2024-07-29
Handling (or not) the serial console of our serial console server
We've had a central serial console server for a long time. It has two purposes; it logs all of the (serial) console output from servers and various other pieces of hardware (which on Linux machines includes things like kernel messages, cf), and it allows us to log in to machines over their serial console. For a long time this server was a hand built one-off machine, but recently we've been rebuilding it on our standard Ubuntu framework (much like our central syslog server). Our standard Ubuntu framework includes setting up a (kernel) serial console, which made me ask myself what we were going to do with the console server's serial console.
We have a matrix of options. We can direct the serial console to either a physical serial port or to the BMC's Serial over LAN system.

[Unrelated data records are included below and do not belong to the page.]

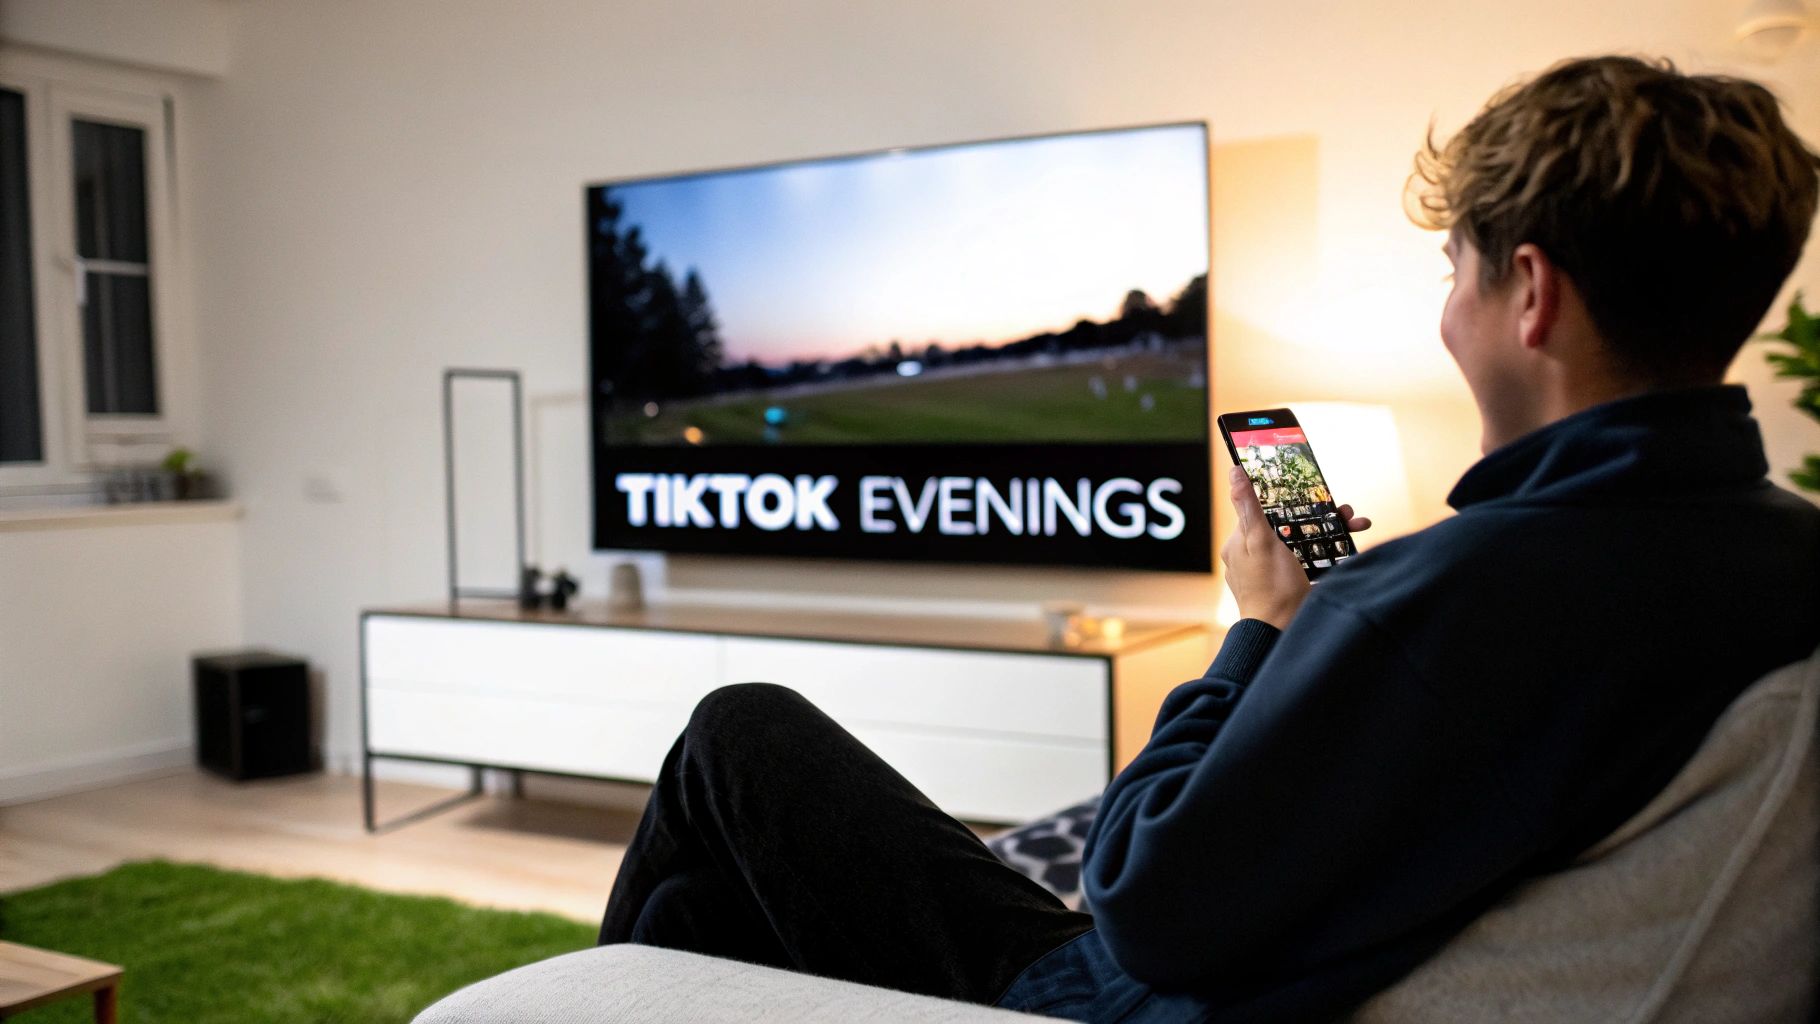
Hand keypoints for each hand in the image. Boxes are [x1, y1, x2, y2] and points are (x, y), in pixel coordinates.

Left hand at [1220, 465, 1371, 629]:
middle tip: (1345, 511)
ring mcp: (1275, 571)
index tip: (1314, 490)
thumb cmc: (1271, 588)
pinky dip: (1334, 552)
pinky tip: (1355, 545)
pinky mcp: (1294, 584)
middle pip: (1288, 524)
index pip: (1263, 509)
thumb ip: (1249, 508)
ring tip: (1358, 523)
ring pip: (1305, 540)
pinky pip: (1314, 560)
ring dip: (1333, 530)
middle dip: (1319, 514)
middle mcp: (1255, 556)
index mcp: (1240, 543)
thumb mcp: (1261, 541)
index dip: (1288, 497)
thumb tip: (1234, 472)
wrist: (1284, 634)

Once the serial console is somewhere, we can ignore it except when we want to manually use it, connect it to the console server's regular conserver instance, or connect it to a new conserver instance on some other machine (which would have to be using either IPMI Serial-over-LAN or a USB serial port, depending on which serial console we pick).
Connecting the console server's serial port to itself would let us log routine serial console output in the same place that we put all of the other serial console output. However, it wouldn't allow us to capture kernel logs if the machine crashed for some reason, which is one valuable thing that our current serial console setup has, or log in through the serial console if the console server fell off the network. Setting up a backup, single-host conserver on another machine would allow us to do both, at the cost of having a second conserver machine to think about.
Using Serial-over-LAN would allow us to log in to the console server over its serial console from any other machine that had access to what has become our IPMI/BMC network, which is a number of them (it's that way for emergency access purposes). However it requires that the BMC network be up, which is to say that all of the relevant switches are working. A direct (USB) serial connection would only require the other machine to be up and reachable.
Of course we can split the difference. We could have the Linux kernel serial console on the physical serial port and also have logins enabled on the Serial-over-LAN serial port. In a lot of situations this would still give us remote access to the console server, although we wouldn't be able to trigger things like Magic SysRq over the SoL connection since it's not a kernel console.
(Unfortunately you can only have one kernel serial console.)
My current view is that the easiest thing to start with is to set the serial console to the Serial-over-LAN port and then not have anything collecting kernel messages from it. If we decide we want to change that, we can harvest SoL serial console messages from either the console server itself or from another machine. In an emergency, a SoL port can be accessed from any machine with BMC network access, not just from its conserver machine, unlike a physical serial port (which would have to be accessed from the other machine connected to it).
(In our current conserver setup, you don't really want to access the SoL port from another machine if you can avoid it. Doing so will quietly break the connection from conserver on the console server until you restart conserver. It's possible we could work around this with libipmiconsole.conf settings.)